Based on these results, we planned a clinical trial combining nivolumab with a peptide vaccine designed to engage and activate IDO- and PD-L1-specific T cells to induce a potent anti-cancer immune response in patients with metastatic melanoma, where nivolumab is used as standard of care.
What was the most surprising finding of this study for you?
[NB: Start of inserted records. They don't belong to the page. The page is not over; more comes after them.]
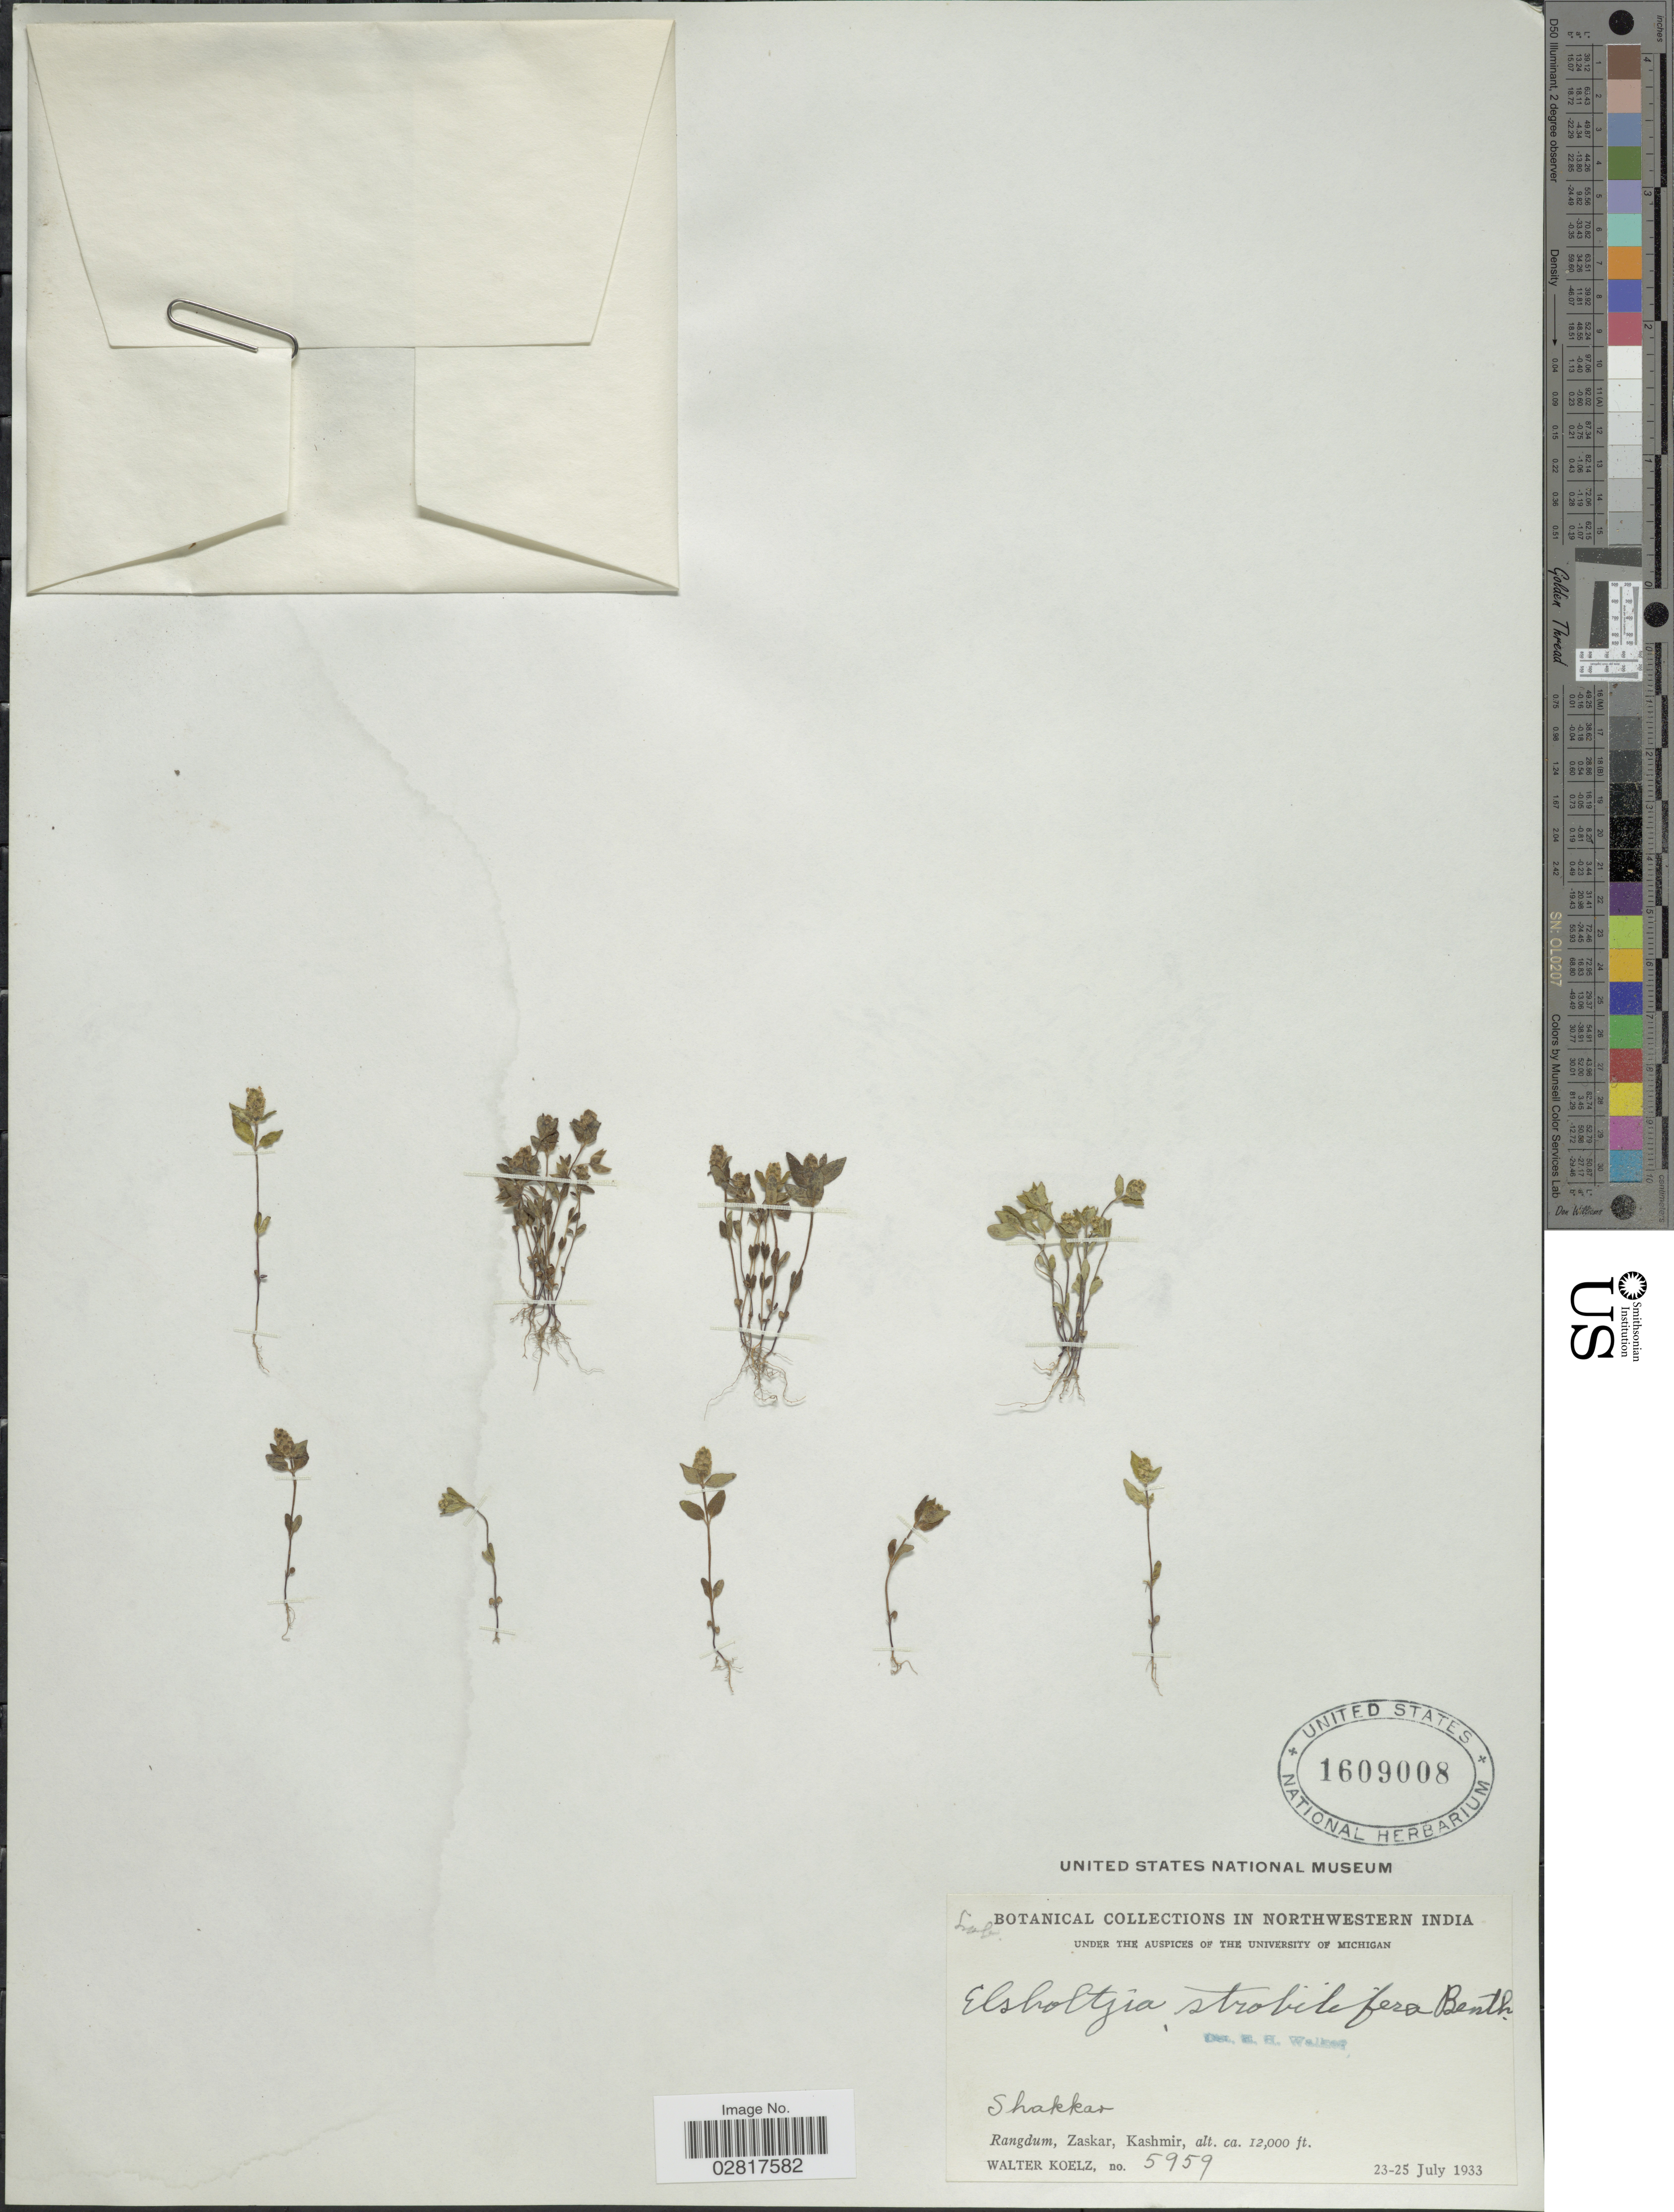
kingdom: Plantae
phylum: Tracheophyta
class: Magnoliopsida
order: Lamiales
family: Lamiaceae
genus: Elsholtzia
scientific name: Elsholtzia strobilifera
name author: (Benth.) Benth.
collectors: W. N. Koelz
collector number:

The objective response rate (ORR) to nivolumab monotherapy in treatment-naive patients is around 45%. The ORR in this trial was 80%, with 43% of the patients obtaining complete responses (CR). After a median follow-up of 32 months, the median progression-free survival (PFS) was 26 months, which is twice the expected for patients receiving standard-of-care treatment. Surprisingly, the impressive response rates and survival data were also detected in the patients with unfavorable prognostic baseline characteristics at inclusion.
What was the coolest thing you’ve learned (about) recently outside of work?
I recently learned that the English Mastiff is one of the largest and heaviest dog breeds in the world. An acquaintance of mine has an English Mastiff weighing 100 kg. Despite its size, it often sits on the couch with the rest of the family. Even though I have seen pictures, I still find it hard to believe that dogs that size exist.